■ **OBJECTIVE**:
Show each line in the items below that contains the string "offset". Reproduce every such line in full.

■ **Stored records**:
______

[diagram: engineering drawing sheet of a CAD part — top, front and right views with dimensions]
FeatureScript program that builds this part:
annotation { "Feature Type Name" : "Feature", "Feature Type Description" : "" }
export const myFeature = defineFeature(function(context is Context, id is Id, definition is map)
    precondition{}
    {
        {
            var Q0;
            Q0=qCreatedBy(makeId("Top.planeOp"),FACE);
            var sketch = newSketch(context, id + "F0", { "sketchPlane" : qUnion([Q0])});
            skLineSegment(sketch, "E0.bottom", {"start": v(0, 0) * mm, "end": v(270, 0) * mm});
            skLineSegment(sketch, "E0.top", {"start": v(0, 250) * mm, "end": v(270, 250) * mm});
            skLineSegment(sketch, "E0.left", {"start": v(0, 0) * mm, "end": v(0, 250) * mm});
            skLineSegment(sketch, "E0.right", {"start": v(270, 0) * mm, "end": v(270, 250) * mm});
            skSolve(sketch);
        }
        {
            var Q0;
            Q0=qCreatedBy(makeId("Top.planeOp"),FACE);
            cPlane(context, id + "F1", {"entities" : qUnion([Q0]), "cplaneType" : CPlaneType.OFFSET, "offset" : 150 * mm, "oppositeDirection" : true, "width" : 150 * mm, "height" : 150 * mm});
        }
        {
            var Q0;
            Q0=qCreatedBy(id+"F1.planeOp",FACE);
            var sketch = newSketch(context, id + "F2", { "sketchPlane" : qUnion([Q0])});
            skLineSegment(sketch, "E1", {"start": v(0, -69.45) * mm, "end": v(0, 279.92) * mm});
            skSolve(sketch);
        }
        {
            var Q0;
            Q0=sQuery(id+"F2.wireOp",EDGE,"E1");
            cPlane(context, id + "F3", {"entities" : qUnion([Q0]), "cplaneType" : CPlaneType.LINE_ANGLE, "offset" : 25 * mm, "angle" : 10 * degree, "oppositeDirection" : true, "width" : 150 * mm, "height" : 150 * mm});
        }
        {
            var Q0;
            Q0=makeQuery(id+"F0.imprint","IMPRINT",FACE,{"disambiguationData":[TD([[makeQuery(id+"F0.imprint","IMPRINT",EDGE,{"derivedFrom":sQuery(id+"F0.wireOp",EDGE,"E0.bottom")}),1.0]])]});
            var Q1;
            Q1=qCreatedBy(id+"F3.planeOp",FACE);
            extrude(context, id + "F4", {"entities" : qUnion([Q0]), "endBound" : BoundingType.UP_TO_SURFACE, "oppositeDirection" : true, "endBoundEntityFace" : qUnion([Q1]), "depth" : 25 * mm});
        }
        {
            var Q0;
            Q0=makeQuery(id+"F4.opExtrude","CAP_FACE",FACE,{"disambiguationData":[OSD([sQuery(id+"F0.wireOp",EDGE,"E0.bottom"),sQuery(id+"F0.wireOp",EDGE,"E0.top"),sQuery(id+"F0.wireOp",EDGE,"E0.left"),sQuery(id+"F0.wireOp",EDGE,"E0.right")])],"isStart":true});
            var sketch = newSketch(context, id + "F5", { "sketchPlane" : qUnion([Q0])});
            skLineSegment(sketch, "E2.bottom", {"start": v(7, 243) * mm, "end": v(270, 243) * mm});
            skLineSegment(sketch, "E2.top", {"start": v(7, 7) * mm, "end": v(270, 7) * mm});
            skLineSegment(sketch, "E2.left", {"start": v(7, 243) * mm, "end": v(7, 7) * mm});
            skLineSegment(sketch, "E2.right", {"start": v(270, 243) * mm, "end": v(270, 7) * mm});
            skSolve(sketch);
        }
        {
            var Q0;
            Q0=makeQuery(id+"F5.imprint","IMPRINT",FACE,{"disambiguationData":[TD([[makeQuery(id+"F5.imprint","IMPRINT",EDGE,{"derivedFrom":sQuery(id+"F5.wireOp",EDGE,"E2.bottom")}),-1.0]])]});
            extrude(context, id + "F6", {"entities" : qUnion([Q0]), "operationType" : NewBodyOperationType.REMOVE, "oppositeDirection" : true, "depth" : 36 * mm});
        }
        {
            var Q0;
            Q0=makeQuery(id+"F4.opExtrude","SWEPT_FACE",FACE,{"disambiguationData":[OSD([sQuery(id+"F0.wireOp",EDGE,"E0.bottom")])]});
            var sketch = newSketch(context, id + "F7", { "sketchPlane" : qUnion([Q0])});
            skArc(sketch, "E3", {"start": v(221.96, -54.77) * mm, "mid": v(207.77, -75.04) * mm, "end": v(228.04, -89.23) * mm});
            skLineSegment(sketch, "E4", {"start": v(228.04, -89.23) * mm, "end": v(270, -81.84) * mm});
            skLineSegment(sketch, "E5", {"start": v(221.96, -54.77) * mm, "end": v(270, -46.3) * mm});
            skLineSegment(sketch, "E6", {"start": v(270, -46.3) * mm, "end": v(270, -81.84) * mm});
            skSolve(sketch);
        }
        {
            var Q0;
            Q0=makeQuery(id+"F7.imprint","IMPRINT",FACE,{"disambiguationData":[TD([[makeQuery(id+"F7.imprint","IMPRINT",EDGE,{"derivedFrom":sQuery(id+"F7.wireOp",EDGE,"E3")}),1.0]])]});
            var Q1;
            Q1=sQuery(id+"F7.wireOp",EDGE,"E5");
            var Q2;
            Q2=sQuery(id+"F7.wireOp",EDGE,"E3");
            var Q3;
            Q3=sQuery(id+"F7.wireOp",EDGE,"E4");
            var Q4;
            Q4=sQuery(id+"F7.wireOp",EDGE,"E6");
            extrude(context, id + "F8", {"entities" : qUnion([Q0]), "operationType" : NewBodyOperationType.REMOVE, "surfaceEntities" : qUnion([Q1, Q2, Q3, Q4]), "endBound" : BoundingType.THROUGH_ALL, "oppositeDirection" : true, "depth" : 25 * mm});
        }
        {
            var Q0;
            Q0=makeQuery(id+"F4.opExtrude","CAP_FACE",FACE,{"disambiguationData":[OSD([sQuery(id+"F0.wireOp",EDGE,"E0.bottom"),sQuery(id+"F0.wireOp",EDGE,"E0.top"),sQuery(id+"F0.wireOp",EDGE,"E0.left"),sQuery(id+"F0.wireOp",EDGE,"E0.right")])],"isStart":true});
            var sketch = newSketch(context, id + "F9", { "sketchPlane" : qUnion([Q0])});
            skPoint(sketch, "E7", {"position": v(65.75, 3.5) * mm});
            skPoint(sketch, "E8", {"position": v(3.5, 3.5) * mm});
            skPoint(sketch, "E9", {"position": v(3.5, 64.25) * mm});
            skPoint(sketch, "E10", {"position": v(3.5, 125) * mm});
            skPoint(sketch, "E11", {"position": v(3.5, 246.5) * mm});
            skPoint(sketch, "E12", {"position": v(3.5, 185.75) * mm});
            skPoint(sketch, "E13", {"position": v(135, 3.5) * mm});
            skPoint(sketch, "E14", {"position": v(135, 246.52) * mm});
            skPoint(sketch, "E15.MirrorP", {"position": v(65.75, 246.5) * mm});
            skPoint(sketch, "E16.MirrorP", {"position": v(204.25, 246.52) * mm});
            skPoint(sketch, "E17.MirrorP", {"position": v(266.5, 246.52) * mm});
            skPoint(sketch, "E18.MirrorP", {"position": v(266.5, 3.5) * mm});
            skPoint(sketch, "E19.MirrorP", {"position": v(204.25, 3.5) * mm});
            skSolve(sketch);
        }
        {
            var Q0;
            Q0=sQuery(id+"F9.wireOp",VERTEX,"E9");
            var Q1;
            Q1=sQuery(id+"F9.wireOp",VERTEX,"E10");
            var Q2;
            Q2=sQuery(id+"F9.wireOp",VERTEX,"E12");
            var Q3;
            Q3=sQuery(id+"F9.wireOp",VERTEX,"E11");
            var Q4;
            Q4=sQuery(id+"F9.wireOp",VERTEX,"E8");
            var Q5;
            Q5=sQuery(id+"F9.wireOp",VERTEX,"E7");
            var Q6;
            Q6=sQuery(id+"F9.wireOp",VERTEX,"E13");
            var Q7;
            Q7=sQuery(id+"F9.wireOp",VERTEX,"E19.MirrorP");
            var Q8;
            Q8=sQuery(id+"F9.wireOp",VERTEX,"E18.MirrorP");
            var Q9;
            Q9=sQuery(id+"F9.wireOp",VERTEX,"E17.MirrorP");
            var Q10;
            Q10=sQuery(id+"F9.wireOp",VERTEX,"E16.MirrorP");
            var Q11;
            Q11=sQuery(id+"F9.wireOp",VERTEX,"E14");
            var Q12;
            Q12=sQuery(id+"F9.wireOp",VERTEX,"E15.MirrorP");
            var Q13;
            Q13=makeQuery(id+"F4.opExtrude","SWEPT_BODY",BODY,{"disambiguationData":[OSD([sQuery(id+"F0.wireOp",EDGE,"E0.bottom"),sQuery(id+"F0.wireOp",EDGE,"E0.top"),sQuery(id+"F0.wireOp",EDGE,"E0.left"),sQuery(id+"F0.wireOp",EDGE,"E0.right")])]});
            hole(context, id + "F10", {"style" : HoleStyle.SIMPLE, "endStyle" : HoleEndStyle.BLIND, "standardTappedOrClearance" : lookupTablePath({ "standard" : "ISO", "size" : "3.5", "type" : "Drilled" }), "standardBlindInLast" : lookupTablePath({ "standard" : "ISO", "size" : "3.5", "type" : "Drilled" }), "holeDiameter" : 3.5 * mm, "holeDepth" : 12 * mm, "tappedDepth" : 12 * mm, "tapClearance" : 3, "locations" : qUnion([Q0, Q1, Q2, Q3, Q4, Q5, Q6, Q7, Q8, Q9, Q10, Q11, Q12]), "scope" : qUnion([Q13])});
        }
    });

______

■ **ANSWER**:
            cPlane(context, id + "F1", {"entities" : qUnion([Q0]), "cplaneType" : CPlaneType.OFFSET, "offset" : 150 * mm, "oppositeDirection" : true, "width" : 150 * mm, "height" : 150 * mm});
            cPlane(context, id + "F3", {"entities" : qUnion([Q0]), "cplaneType" : CPlaneType.LINE_ANGLE, "offset" : 25 * mm, "angle" : 10 * degree, "oppositeDirection" : true, "width" : 150 * mm, "height" : 150 * mm});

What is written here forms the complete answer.